Doğu Akdeniz'de yaşanan gelişmelere de değinen Başbakan Tatar, burada Türkiye'nin bu konuda çok kararlı bir duruş sergilediğini söyledi. Doğu Akdeniz'deki zenginliklerde Kıbrıs Türklerinin de payı olduğunu yineleyen Başbakan Tatar, "Türkiye'nin de hakları var. Bu anlaşmalarla Türkiye'nin gemileri geldi. Bütün bunların çalışmaları fevkalade yerindedir. Tek başına bu kazıları yapamazsın. Tek taraflı yapacaksanız Türkiye de yapacak" dedi.

Başbakan Tatar, Türkiye'nin KKTC ve Doğu Akdeniz konusunda kararlı bir duruş sergilemesinin Kıbrıs Türkü’ne moral verdiğini belirterek, her konuda anavatan ile dayanışma içinde olacaklarını vurguladı. Gelecek nesillerin hak ve çıkarları adına da bu çalışmaları yaptıklarını kaydeden Başbakan Tatar, AB'nin de Rum tarafına destek verdiğinin farkında olduklarını, Kıbrıs'ta her sorunun ancak ortak kararla bir çözüme kavuşturulabileceğini söyledi. 

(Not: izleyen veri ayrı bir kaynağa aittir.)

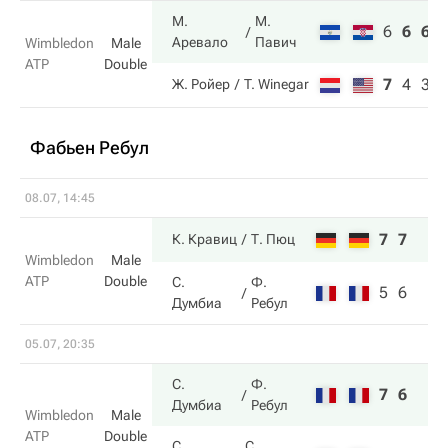
М.
М.
6
6
6
Аревало
Павич
Wimbledon
Male
ATP
Double
7
4
3
Ж. Ройер
T. Winegar
Фабьен Ребул
08.07, 14:45
7
7
К. Кравиц
Т. Пюц
Wimbledon
Male
ATP
Double
С.
Ф.
5
6
Думбиа
Ребул
05.07, 20:35
С.
Ф.
7
6
Думбиа
Ребул
Wimbledon
Male
ATP
Double
С.
С.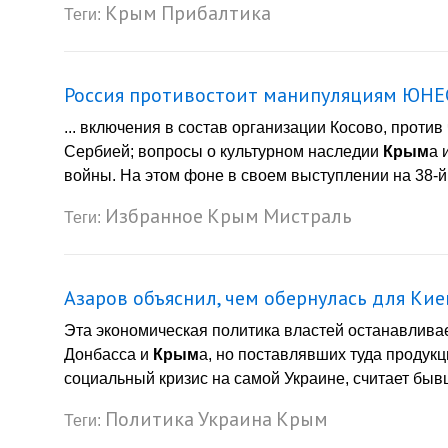
Крым
Прибалтика
Теги:
Россия противостоит манипуляциям ЮН
... включения в состав организации Косово, против
Сербией; вопросы о культурном наследии
Крым
а 
войны. На этом фоне в своем выступлении на 38-й
Избранное
Крым
Мистраль
Теги:
Азаров объяснил, чем обернулась для Ки
Эта экономическая политика властей останавливае
Донбасса и
Крым
а, но поставлявших туда продукц
социальный кризис на самой Украине, считает бывш
Политика
Украина
Крым
Теги: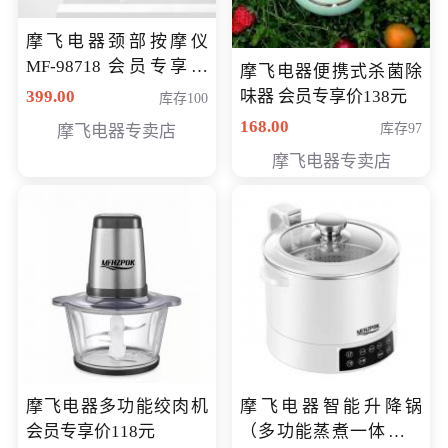
摩飞电器颈部按摩仪
MF-98718 会员专享价
摩飞电器便携式杀菌除
299元
399.00
味器 会员专享价138元
库存100
168.00
库存97
摩飞电器专卖店
摩飞电器专卖店
摩飞电器多功能绞肉机
摩飞电器智能升降锅
会员专享价118元
（多功能蒸煮一体锅）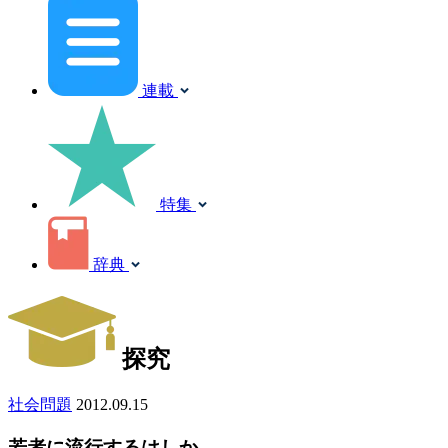
連載
特集
辞典
探究
社会問題
2012.09.15
若者に流行するはしか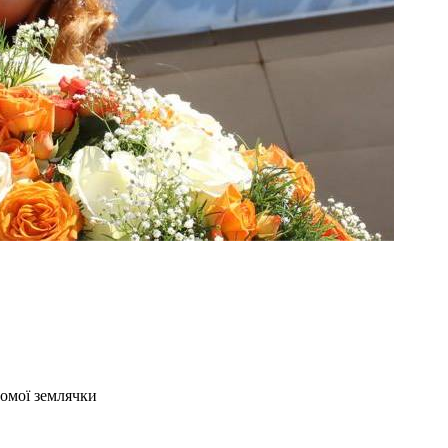
домої землячки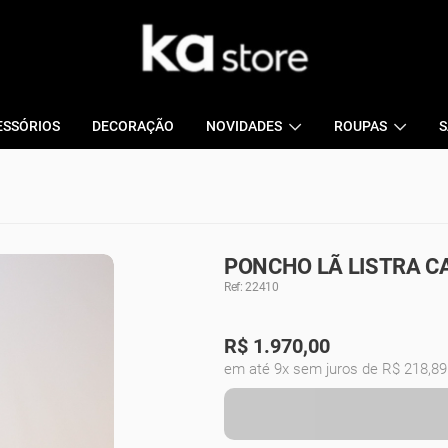
ESSÓRIOS
DECORAÇÃO
NOVIDADES
ROUPAS
S
PONCHO LÃ LISTRA CA
Ref: 22410
R$
1.970,00
em até 9x sem juros de R$ 218,89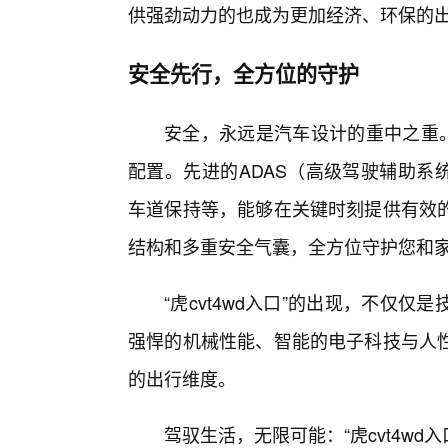
供强劲动力的也成为更加经济、环保的
安全先行，全方位的守护
安全，永远是汽车设计的重中之重。“
配置。先进的ADAS（高级驾驶辅助系统
车道保持等，能够在关键时刻提供有效
结构和多重安全气囊，全方位守护您和
“虎cvt4wd入口”的出现，不仅
强悍的机械性能、智能的电子科技与人
的出行维度。
驾驭生活，无限可能：“虎cvt4wd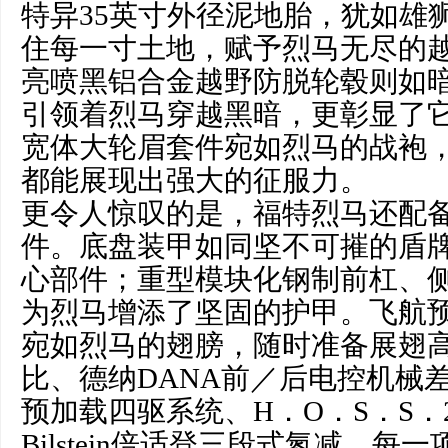
特异35英寸外径泥地胎，犹如雄
住每一寸土地，赋予烈马无尽的越
亮喷黑铝合金越野防脱轮毂则如
引领着烈马穿越黑暗，更彰显了
宽体大轮眉套件宛如烈马的战袍
都能展现出强大的征服力。
更令人惊叹的是，福特烈马还配
件。底盘装甲如同坚不可摧的盾
心部件；重型模块化钢制前杠、
为烈马增添了坚固的护甲。飞航
宛如烈马的翅膀，随时准备展翅高
比、德纳DANA前／后电控机械差
预加载四驱系统、H．O．S．S．
Bilstein倍适登三段式氮减，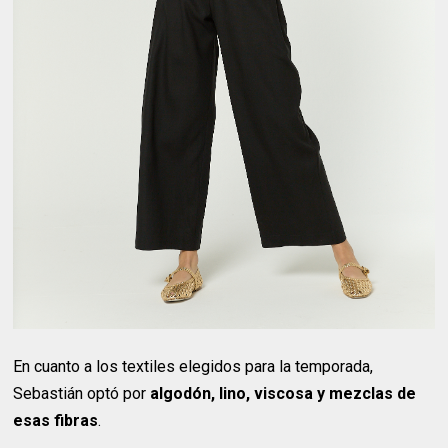
En cuanto a los textiles elegidos para la temporada,
Sebastián optó por
algodón, lino, viscosa y mezclas de
esas fibras
.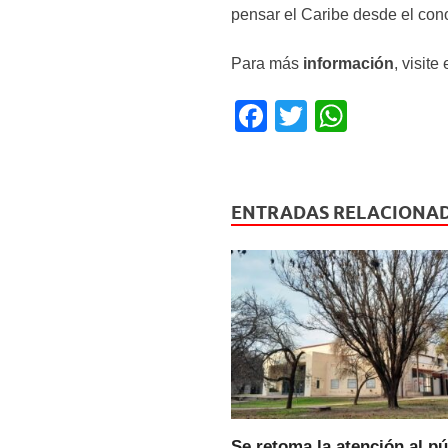
pensar el Caribe desde el con
Para más
información
, visit
F
T
W
a
wi
h
c
tt
at
e
er
s
ENTRADAS RELACIONA
b
A
o
p
o
p
k
Se retoma la atención al pú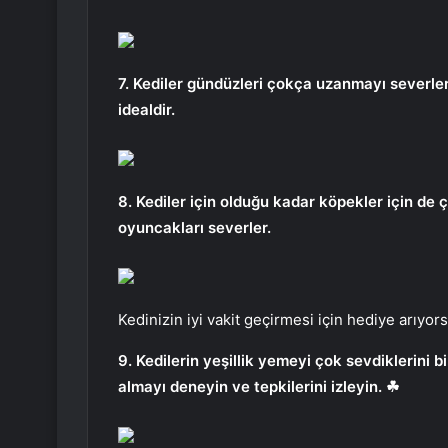
7. Kediler gündüzleri çokça uzanmayı severle
idealdir.
8. Kediler için olduğu kadar köpekler için de ç
oyuncakları severler.
Kedinizin iyi vakit geçirmesi için hediye arıyo
9. Kedilerin yeşillik yemeyi çok sevdiklerini 
almayı deneyin ve tepkilerini izleyin. ☘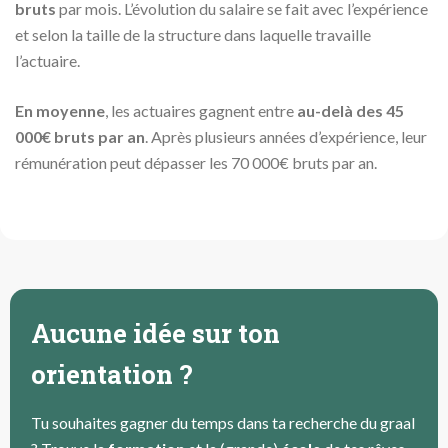
bruts
par mois. L’évolution du salaire se fait avec l’expérience
et selon la taille de la structure dans laquelle travaille
l’actuaire.
En moyenne
, les actuaires gagnent entre
au-delà des 45
000€ bruts par an
. Après plusieurs années d’expérience, leur
rémunération peut dépasser les 70 000€ bruts par an.
Aucune idée sur ton
orientation ?
Tu souhaites gagner du temps dans ta recherche du graal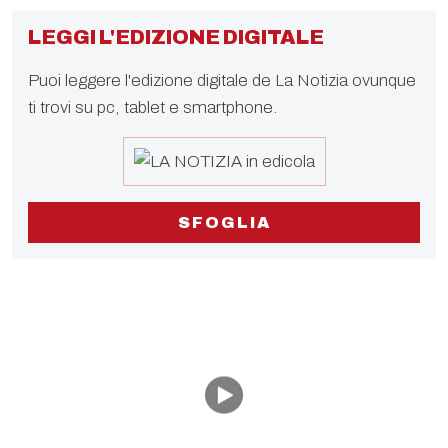
LEGGI L'EDIZIONE DIGITALE
Puoi leggere l'edizione digitale de La Notizia ovunque
ti trovi su pc, tablet e smartphone.
SFOGLIA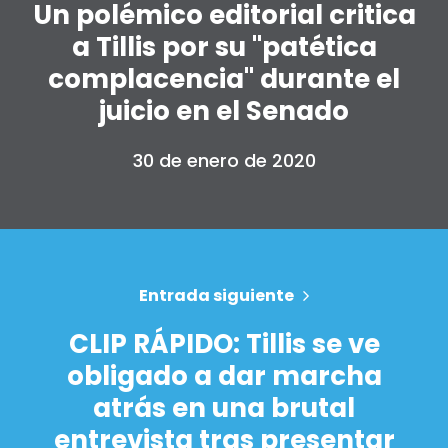
Un polémico editorial critica
a Tillis por su "patética
complacencia" durante el
juicio en el Senado
30 de enero de 2020
Entrada siguiente
CLIP RÁPIDO: Tillis se ve
obligado a dar marcha
atrás en una brutal
entrevista tras presentar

COŞKUN: “KIBRIS BİZİM İÇİN YALNIZCA BİR GÜVENLİK ADASI DEĞİL”

İstanbul Kültür Turizm Müdürü Coşkun Yılmaz da, resepsiyonda yaptığı konuşmada,  Kıbrıs'ın Türkiye'de yaşayanlar için çok önemli olduğunu anlatarak, "Kıbrıs bizim için sadece bir güvenlik adası değil, sadece turizm, kültür ve sanat değil. Kıbrıs bizim için bizden bir parçadır. Kıbrıs'a yönelik her Türk vatandaşının her Müslümanın yapacağı her keşif gezisi şahsi, toplum ve millet hayatımıza yapılan bir gezi olacaktır. Çocuklarımızla ailemizle dostlarımızla Kıbrıs'a gitmek, tanımak ve anlamak bir vatandaşlık görevidir" dedi.